Restarted experiment, only exp-optimization1.job
for now.
[minhle@int1 ~]$ squeue | grep minh
3777791 gpu exp-opti minhle R 11:40 1 gcn39
The training did work but super slowly. After 8h38m, it "finished 27000 of 157344 batches" (17% of an epoch). At this speed it will take 19 days to finish 10 epochs. In other words, it will consume all of my budget. I'll use this to estimate
[minhle@int1 wsd-dynamic-sense-vector]$ sbatch cartesius/exp-optimization2.job
Submitted batch job 3778073
[minhle@int1 wsd-dynamic-sense-vector]$ sbatch cartesius/exp-optimization3.job
Submitted batch job 3778074
Got these numbers for the variation experiment:
[minhle@int1 output]$ tail -vn +1 results-seed-*/semcor/results.txt
==> results-seed-124/semcor/results.txt <==
912
==> results-seed-16651/semcor/results.txt <==
905
==> results-seed-261/semcor/results.txt <==
914
==> results-seed-293/semcor/results.txt <==
923
==> results-seed-651/semcor/results.txt <==
946
==> results-seed-91/semcor/results.txt <==
918
==> results-seed-9165/semcor/results.txt <==
929
==> results-seed-961/semcor/results.txt <==
911
[minhle@int1 output]$ tail -vn +1 results-seed-*/mun/results.txt
==> results-seed-124/mun/results.txt <==
989
==> results-seed-16651/mun/results.txt <==
984
==> results-seed-261/mun/results.txt <==
989
==> results-seed-293/mun/results.txt <==
994
==> results-seed-651/mun/results.txt <==
1009
==> results-seed-91/mun/results.txt <==
985
==> results-seed-9165/mun/results.txt <==
1004
==> results-seed-961/mun/results.txt <==
990
An experiment failed because I forgot to copy one preprocessed data file to the right folder. Restarted:
[minhle@int1 wsd-dynamic-sense-vector]$ sbatch cartesius/exp-optimization2.job
Submitted batch job 3778716
Restarted yet again because subvocabs weren't prepared even for sampled softmax.
[minhle@int1 wsd-dynamic-sense-vector]$ sbatch cartesius/exp-h256p64.job
Submitted batch job 3779735
[minhle@int1 wsd-dynamic-sense-vector]$ sbatch cartesius/exp-optimization2.job
Submitted batch job 3779738
[minhle@int1 wsd-dynamic-sense-vector]$ sbatch cartesius/exp-optimization3.job
Submitted batch job 3779739
Canceled h256p64 because the result directory is incorrect. Reran and started data size experiments:
[minhle@int1 wsd-dynamic-sense-vector]$ sbatch cartesius/exp-data-size.job 01
Submitted batch job 3779915
[minhle@int1 wsd-dynamic-sense-vector]$ sbatch cartesius/exp-data-size.job 10
Submitted batch job 3779916
[minhle@int1 wsd-dynamic-sense-vector]$ !squeu
squeue | grep minh
3779919 gpu exp-h256 minhle R 0:06 1 gcn46
3779916 gpu exp-data minhle R 1:54 1 gcn18
3779915 gpu exp-data minhle R 1:57 1 gcn8
3779739 gpu exp-opti minhle R 58:37 1 gcn15
3779738 gpu exp-opti minhle R 58:40 1 gcn14
Yet another problem: turns out that I was actually using the full dataset instead of 1% or 10%. Cancel jobs and restarted again.

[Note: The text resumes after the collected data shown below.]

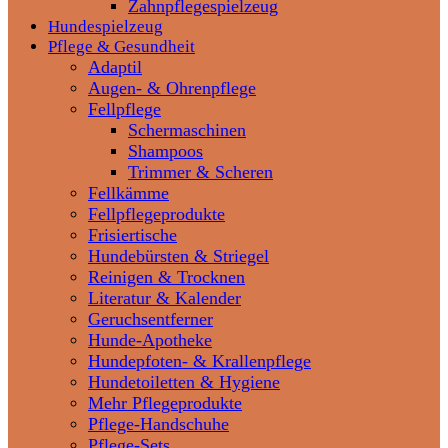
Zahnpflegespielzeug
Hundespielzeug
Pflege & Gesundheit
Adaptil
Augen- & Ohrenpflege
Fellpflege
Schermaschinen
Shampoos
Trimmer & Scheren
Fellkämme
Fellpflegeprodukte
Frisiertische
Hundebürsten & Striegel
Reinigen & Trocknen
Literatur & Kalender
Geruchsentferner
Hunde-Apotheke
Hundepfoten- & Krallenpflege
Hundetoiletten & Hygiene
Mehr Pflegeprodukte
Pflege-Handschuhe
Pflege-Sets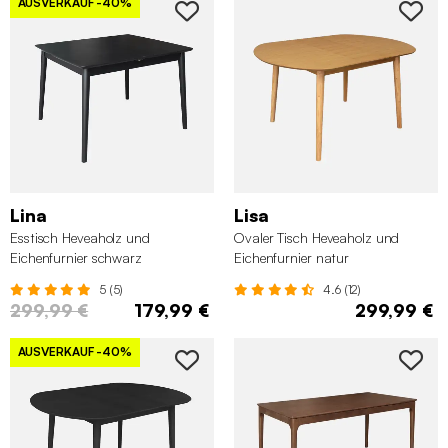
AUSVERKAUF
-40%
Lina
Lisa
Esstisch Heveaholz und
Ovaler Tisch Heveaholz und
Eichenfurnier schwarz
Eichenfurnier natur
5 (5)
4.6 (12)
299,99 €
179,99 €
299,99 €
AUSVERKAUF
-40%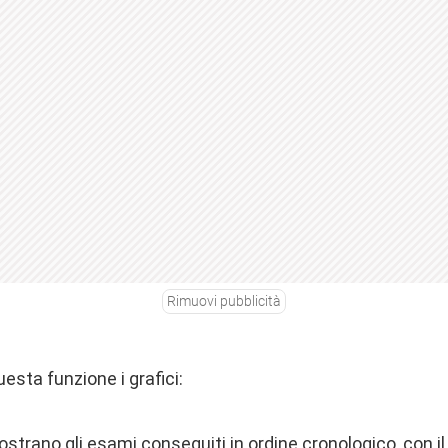
Rimuovi pubblicità
uesta funzione i grafici:
strano gli esami conseguiti in ordine cronologico, con i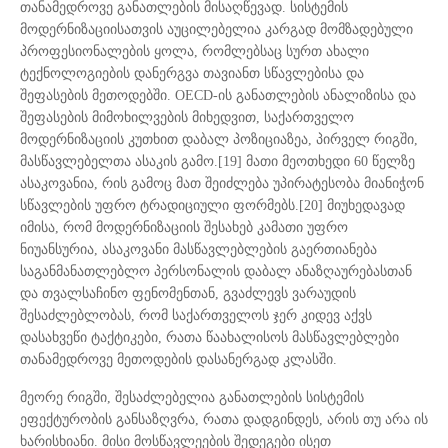
თანამედროვე განათლების მისაღწევად. სისტემის
მოდერნიზაციისათვის აუცილებელია კარგად მომზადებული
პროფესიონალების ყოლა, რომლებსაც სურთ ახალი
ტექნოლოგიების დანერგვა თავიანთ სწავლებისა და
შეფასების მეთოდებში. OECD-ის განათლების ანალიზისა და
შეფასების მიმოხილვების მიხედვით, საქართველო
მოდერნიზაციის კუთხით დაბალ პოზიციაზეა, პირველ რიგში,
მასწავლებელთა ასაკის გამო.[19] მათი მეოთხედი 60 წელზე
ასაკოვანია, რის გამოც მათ შეიძლება უპირატესობა მიანიჭონ
სწავლების უფრო ტრადიციული ფორმებს.[20] მიუხედავად
იმისა, რომ მოდერნიზაციის შესახებ კამათი უფრო
ნიუანსურია, ასაკოვანი მასწავლებლების გაერთიანება
საგანმანათლებლო პერსონალის დაბალ ანაზღაურებასთან
და თვალსაჩინო ფენომენთან, გვაძლევს ვარაუდის
შესაძლებლობას, რომ საქართველოს ჯერ კიდევ აქვს
დასახვეწი ტაქტიკები, რათა წაახალისოს მასწავლებლები
თანამედროვე მეთოდების დასანერგად კლასში.
მეორე რიგში, შესაძლებელია განათლების სისტემის
ეფექტურობის განსაზღვრა, რათა დადგინდეს, არის თუ არა ის
ხარისხიანი. მისი მოსწავლეების შედეგები ისეთ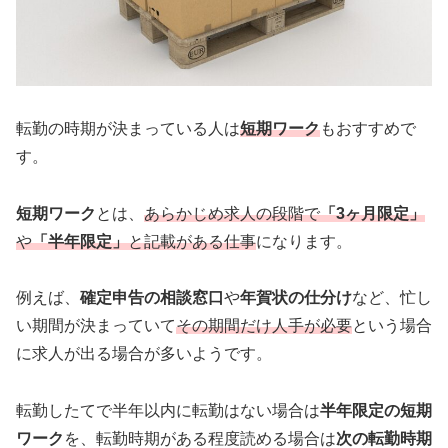
転勤の時期が決まっている人は
短期ワーク
もおすすめで
す。
短期ワーク
とは、
あらかじめ求人の段階で
「3ヶ月限定」
や
「半年限定」
と記載がある仕事
になります。
例えば、
確定申告の相談窓口
や
年賀状の仕分け
など、忙し
い期間が決まっていて
その期間だけ人手が必要
という場合
に求人が出る場合が多いようです。
転勤したてで半年以内に転勤はない場合は
半年限定の短期
ワーク
を、転勤時期がある程度読める場合は
次の転勤時期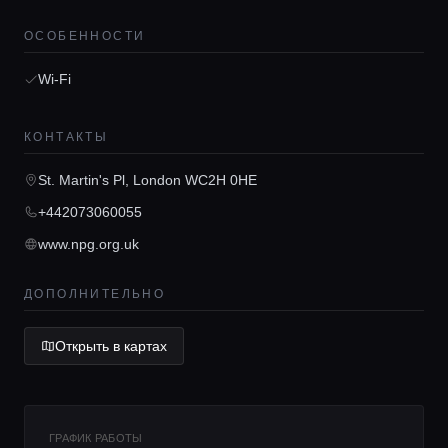
ОСОБЕННОСТИ
Wi-Fi
Главная
КОНТАКТЫ
St. Martin's Pl, London WC2H 0HE
Локации
+442073060055
www.npg.org.uk
Гиды
ДОПОЛНИТЕЛЬНО
Консьерж сервис
Открыть в картах
Lifestyle журнал
ГРАФИК РАБОТЫ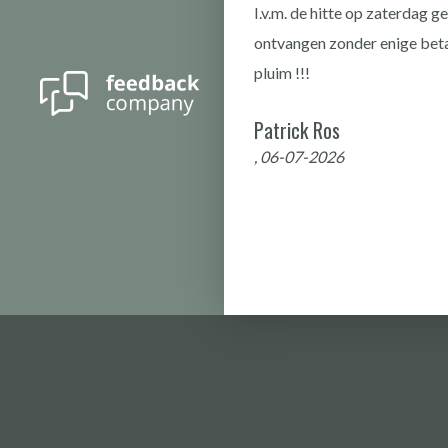
I.v.m. de hitte op zaterdag 
toch een fabricage
ontvangen zonder enige betal
pakt en is er een
pluim !!!
Patrick Ros
anks het probleem , en een
, 06-07-2026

[minhle@int1 wsd-dynamic-sense-vector]$ sbatch cartesius/exp-data-size.job 01
Submitted batch job 3780005
[minhle@int1 wsd-dynamic-sense-vector]$ sbatch cartesius/exp-data-size.job 10
Submitted batch job 3780006
[minhle@int1 wsd-dynamic-sense-vector]$ !sque
squeue | grep minh
3780006 gpu exp-data minhle R 0:08 1 gcn39
3780005 gpu exp-data minhle R 1:32 1 gcn18
3779919 gpu exp-h256 minhle R 35:06 1 gcn46
3779739 gpu exp-opti minhle R 1:33:37 1 gcn15
3779738 gpu exp-opti minhle R 1:33:40 1 gcn14
Training 1% data takes ~40 min per epoch:
Epoch #1 finished:
Train cost: 8.001
Dev cost: 10.722, hit@100: 0.5%
Saved best model to output/2017-11-23-fb4baa4/lstm-wsd-gigaword_01-pc_google-best-model
Elapsed time: 38.8 minutes
Stopped data-size experiment because the dev set was different for each data size. It could become misleading when I plot learning-curve graph.